Task to carry out:
How do the lines below between the ones holding "[49,1350,132,1366] short cut" and "(411, 397) none", inclusive, read? Give them again exactly, with no other lines.

Detected change data:
..............................
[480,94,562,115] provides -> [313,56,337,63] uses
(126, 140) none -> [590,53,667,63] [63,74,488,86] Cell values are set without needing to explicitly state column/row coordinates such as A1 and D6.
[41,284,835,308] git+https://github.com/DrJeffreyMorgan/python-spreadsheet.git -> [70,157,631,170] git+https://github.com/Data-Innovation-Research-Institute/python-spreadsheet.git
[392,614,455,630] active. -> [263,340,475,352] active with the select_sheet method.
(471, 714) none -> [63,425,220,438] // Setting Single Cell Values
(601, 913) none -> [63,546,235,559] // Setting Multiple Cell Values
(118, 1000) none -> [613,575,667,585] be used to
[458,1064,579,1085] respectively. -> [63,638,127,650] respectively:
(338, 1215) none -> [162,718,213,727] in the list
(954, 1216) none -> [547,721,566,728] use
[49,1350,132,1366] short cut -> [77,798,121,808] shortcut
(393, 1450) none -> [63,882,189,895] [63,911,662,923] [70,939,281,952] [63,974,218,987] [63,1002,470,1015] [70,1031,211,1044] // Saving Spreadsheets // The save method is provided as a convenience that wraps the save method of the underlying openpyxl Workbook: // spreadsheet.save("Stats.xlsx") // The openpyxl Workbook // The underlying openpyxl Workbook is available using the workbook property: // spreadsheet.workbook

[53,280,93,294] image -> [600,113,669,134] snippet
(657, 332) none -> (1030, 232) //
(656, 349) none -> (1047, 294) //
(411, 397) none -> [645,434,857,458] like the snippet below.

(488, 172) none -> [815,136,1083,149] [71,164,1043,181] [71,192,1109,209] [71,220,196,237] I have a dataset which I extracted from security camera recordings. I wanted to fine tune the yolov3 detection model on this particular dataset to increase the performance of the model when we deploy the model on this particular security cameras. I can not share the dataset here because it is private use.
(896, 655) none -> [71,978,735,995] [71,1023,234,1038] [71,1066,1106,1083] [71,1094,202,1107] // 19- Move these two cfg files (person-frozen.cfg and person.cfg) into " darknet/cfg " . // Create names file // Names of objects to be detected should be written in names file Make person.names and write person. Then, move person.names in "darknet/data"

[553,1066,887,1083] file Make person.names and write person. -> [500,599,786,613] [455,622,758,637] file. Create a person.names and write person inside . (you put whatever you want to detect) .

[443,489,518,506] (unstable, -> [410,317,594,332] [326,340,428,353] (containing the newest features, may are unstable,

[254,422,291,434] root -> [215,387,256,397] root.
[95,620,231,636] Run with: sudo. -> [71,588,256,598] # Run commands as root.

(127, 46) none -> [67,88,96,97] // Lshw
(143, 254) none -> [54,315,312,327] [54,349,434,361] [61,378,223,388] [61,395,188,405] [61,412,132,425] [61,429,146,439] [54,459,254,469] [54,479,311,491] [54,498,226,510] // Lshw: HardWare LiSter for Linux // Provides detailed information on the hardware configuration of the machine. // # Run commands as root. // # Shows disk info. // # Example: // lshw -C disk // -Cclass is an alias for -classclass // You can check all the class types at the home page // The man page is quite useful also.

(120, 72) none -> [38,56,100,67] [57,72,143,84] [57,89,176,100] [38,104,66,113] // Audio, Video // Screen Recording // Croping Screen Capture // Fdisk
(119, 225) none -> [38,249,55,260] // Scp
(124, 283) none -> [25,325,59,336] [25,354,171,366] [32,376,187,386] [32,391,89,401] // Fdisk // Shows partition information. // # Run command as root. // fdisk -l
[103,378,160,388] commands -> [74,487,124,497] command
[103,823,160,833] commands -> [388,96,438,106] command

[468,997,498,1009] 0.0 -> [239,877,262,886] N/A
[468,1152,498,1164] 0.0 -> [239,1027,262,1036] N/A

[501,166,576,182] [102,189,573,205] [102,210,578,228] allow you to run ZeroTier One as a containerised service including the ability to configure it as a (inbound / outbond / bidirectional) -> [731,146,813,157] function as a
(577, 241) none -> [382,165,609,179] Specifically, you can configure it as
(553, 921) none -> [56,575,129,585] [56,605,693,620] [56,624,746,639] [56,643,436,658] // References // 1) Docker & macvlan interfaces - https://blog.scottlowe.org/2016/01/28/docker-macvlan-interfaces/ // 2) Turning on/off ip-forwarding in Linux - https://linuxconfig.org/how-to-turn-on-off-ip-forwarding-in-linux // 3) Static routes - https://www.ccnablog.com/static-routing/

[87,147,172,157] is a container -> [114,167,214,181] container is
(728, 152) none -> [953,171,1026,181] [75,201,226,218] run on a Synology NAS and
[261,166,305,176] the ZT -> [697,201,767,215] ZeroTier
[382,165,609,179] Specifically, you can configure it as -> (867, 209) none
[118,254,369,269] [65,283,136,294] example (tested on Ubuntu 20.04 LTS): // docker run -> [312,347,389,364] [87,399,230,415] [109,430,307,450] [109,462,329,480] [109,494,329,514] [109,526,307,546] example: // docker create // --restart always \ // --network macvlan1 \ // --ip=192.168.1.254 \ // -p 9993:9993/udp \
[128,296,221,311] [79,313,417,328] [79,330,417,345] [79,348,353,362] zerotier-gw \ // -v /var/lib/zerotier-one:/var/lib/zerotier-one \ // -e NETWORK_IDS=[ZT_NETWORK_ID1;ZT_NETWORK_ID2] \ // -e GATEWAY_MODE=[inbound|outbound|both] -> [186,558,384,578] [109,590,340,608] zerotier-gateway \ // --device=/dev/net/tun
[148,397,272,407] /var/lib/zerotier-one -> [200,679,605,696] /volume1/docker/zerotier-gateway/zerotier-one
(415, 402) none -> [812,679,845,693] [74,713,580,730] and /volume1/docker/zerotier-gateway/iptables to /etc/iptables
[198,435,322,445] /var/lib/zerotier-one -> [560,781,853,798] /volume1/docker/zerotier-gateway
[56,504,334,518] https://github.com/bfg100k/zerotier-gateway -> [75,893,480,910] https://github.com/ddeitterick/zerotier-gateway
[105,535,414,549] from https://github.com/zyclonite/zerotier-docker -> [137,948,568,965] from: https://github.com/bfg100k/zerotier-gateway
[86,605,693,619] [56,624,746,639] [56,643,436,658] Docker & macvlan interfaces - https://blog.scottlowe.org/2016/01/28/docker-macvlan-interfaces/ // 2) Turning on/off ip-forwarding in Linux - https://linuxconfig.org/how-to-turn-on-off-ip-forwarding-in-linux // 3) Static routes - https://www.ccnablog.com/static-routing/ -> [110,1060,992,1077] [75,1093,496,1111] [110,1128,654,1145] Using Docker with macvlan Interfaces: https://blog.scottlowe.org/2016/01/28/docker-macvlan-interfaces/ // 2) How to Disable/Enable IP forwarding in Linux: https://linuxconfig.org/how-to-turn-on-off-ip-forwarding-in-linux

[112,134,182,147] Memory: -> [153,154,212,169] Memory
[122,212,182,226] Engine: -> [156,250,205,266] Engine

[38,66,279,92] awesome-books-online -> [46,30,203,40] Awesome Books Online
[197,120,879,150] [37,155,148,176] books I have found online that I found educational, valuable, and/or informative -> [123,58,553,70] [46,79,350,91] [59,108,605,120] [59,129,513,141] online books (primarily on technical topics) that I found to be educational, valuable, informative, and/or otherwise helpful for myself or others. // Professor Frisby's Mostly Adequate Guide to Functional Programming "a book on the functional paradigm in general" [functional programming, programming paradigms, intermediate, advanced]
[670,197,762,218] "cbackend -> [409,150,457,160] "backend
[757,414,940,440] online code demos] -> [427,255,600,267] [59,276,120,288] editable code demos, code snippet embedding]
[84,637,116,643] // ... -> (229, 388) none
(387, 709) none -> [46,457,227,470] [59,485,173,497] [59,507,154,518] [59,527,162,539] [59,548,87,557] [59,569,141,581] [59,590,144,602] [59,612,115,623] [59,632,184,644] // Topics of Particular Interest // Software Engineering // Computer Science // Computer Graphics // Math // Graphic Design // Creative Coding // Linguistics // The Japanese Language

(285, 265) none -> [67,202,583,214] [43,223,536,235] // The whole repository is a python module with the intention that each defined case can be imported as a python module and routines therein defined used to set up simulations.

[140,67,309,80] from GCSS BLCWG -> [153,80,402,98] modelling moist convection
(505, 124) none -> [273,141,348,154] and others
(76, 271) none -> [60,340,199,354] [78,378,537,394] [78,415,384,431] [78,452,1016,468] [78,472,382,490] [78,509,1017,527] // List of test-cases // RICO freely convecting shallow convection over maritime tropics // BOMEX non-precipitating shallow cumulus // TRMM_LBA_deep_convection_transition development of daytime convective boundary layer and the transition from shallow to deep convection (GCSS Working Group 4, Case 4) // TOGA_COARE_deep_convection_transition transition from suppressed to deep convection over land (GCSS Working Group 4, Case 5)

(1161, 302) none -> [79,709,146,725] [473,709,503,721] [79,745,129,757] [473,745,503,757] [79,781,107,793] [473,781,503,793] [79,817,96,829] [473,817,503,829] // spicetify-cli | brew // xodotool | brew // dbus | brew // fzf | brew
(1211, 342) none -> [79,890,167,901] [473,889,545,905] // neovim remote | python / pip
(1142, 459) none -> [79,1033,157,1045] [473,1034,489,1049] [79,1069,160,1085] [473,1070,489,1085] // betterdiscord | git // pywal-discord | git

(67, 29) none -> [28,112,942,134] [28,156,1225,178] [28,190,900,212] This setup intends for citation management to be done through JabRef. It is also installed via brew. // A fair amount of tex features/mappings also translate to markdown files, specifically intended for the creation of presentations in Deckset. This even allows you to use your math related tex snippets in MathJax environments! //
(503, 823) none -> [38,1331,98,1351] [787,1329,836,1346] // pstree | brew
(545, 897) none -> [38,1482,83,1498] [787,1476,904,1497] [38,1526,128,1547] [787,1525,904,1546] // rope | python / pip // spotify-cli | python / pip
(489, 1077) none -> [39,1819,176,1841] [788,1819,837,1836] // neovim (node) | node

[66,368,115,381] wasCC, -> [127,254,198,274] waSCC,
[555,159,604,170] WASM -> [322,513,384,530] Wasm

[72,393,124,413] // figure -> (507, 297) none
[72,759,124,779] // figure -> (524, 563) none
..............................
Solved problem:
[49,1350,132,1366] short cut -> [77,798,121,808] shortcut
(393, 1450) none -> [63,882,189,895] [63,911,662,923] [70,939,281,952] [63,974,218,987] [63,1002,470,1015] [70,1031,211,1044] // Saving Spreadsheets // The save method is provided as a convenience that wraps the save method of the underlying openpyxl Workbook: // spreadsheet.save("Stats.xlsx") // The openpyxl Workbook // The underlying openpyxl Workbook is available using the workbook property: // spreadsheet.workbook

[53,280,93,294] image -> [600,113,669,134] snippet
(657, 332) none -> (1030, 232) //
(656, 349) none -> (1047, 294) //
(411, 397) none -> [645,434,857,458] like the snippet below.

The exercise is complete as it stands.